The IRS Whistleblower Program has achieved these results despite chronic under-funding and cumbersome limitations on cooperation and transparency between law enforcement and whistleblowers. However, the FY2021 report shows that the agency continues to respond to whistleblower submissions, particularly for whistleblowers submitting claims under §7623(b) that are assigned for criminal investigation or to the department’s Large Business and International Division. Nearly 100% of §7623(b) submissions assigned to the Criminal Investigation Division were referred for field examination; over 20% of such claims assigned to LB&I were assigned for field examination.
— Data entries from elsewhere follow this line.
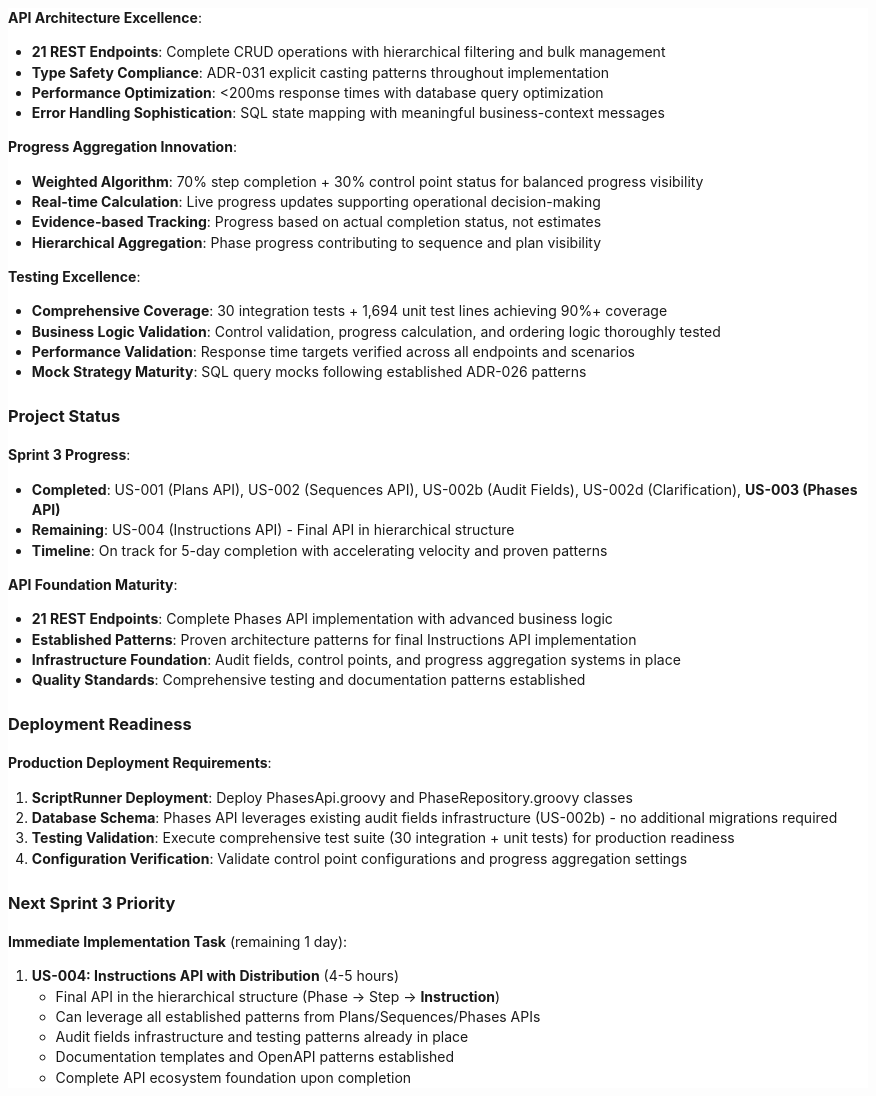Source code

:**API Architecture Excellence**:
- **21 REST Endpoints**: Complete CRUD operations with hierarchical filtering and bulk management
- **Type Safety Compliance**: ADR-031 explicit casting patterns throughout implementation
- **Performance Optimization**: <200ms response times with database query optimization
- **Error Handling Sophistication**: SQL state mapping with meaningful business-context messages

**Progress Aggregation Innovation**:
- **Weighted Algorithm**: 70% step completion + 30% control point status for balanced progress visibility
- **Real-time Calculation**: Live progress updates supporting operational decision-making
- **Evidence-based Tracking**: Progress based on actual completion status, not estimates
- **Hierarchical Aggregation**: Phase progress contributing to sequence and plan visibility

**Testing Excellence**:
- **Comprehensive Coverage**: 30 integration tests + 1,694 unit test lines achieving 90%+ coverage
- **Business Logic Validation**: Control validation, progress calculation, and ordering logic thoroughly tested
- **Performance Validation**: Response time targets verified across all endpoints and scenarios
- **Mock Strategy Maturity**: SQL query mocks following established ADR-026 patterns

### Project Status

**Sprint 3 Progress**: 
- **Completed**: US-001 (Plans API), US-002 (Sequences API), US-002b (Audit Fields), US-002d (Clarification), **US-003 (Phases API)**
- **Remaining**: US-004 (Instructions API) - Final API in hierarchical structure
- **Timeline**: On track for 5-day completion with accelerating velocity and proven patterns

**API Foundation Maturity**:
- **21 REST Endpoints**: Complete Phases API implementation with advanced business logic
- **Established Patterns**: Proven architecture patterns for final Instructions API implementation
- **Infrastructure Foundation**: Audit fields, control points, and progress aggregation systems in place
- **Quality Standards**: Comprehensive testing and documentation patterns established

### Deployment Readiness

**Production Deployment Requirements**:
1. **ScriptRunner Deployment**: Deploy PhasesApi.groovy and PhaseRepository.groovy classes
2. **Database Schema**: Phases API leverages existing audit fields infrastructure (US-002b) - no additional migrations required
3. **Testing Validation**: Execute comprehensive test suite (30 integration + unit tests) for production readiness
4. **Configuration Verification**: Validate control point configurations and progress aggregation settings

### Next Sprint 3 Priority

**Immediate Implementation Task** (remaining 1 day):
1. **US-004: Instructions API with Distribution** (4-5 hours)
   - Final API in the hierarchical structure (Phase → Step → **Instruction**)
   - Can leverage all established patterns from Plans/Sequences/Phases APIs
   - Audit fields infrastructure and testing patterns already in place
   - Documentation templates and OpenAPI patterns established
   - Complete API ecosystem foundation upon completion
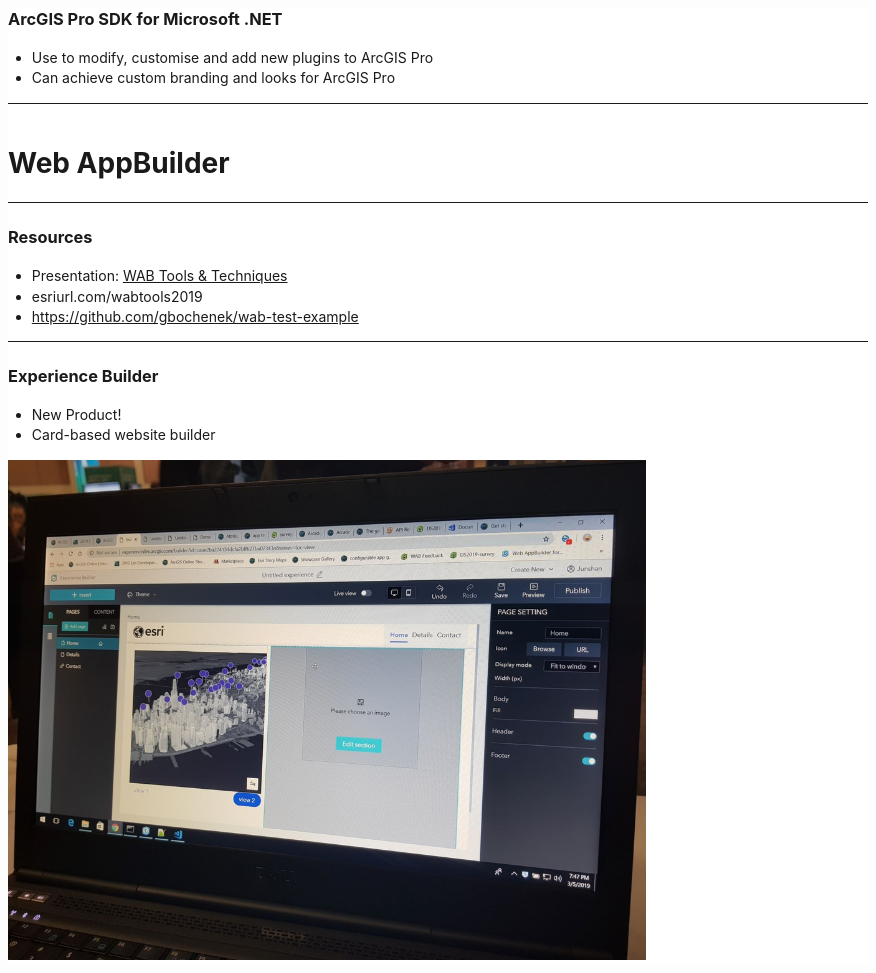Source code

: ### ArcGIS Pro SDK for Microsoft .NET

- Use to modify, customise and add new plugins to ArcGIS Pro
- Can achieve custom branding and looks for ArcGIS Pro

---

[//]: # (NEW SECTION)

# Web AppBuilder

------

### Resources

- Presentation: [WAB Tools & Techniques](https://gavinr.github.io/web-appbuilder-tools-techniques-dev-summit-2019/)
- esriurl.com/wabtools2019
- https://github.com/gbochenek/wab-test-example

------

### Experience Builder

- New Product! 
- Card-based website builder

<img src="assets/images/arcgis_experience.jpg" height="500px" style="border: none; box-shadow: none;">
However, some changes that could improve the program are within reach. We have previously proposed that the IRS Whistleblower Office undertake efforts to be more transparent in communicating with whistleblowers, leverage the expertise and knowledge of whistleblowers, and accelerate the tip and reward process. The FY2021 report highlights some improvements in this area, but there is more work to be done. With administrative reorganizations undertaken in FY2021 and the selection of a new director, John Hinman, who started in May of 2022, improvements in these areas may be on the way.
The IRS Whistleblower Office also highlights that it is considering procedures to avoid the consumption of resources on non-meritorious claims. As the data above suggests, the volume of 7623(a) submissions and award claims may have an outsized impact on IRS Whistleblower Office resources. The Whistleblower Office also acknowledges that it faces administrative burdens from those who submit multiple claims relating to the same information, or numerous claims based entirely on publicly available information. According to the report, “some whistleblowers have submitted hundreds of such claims.” While the office processes and responds to all claims, the report states that it plans to study options to address duplicative or non-meritorious claims in a summary fashion.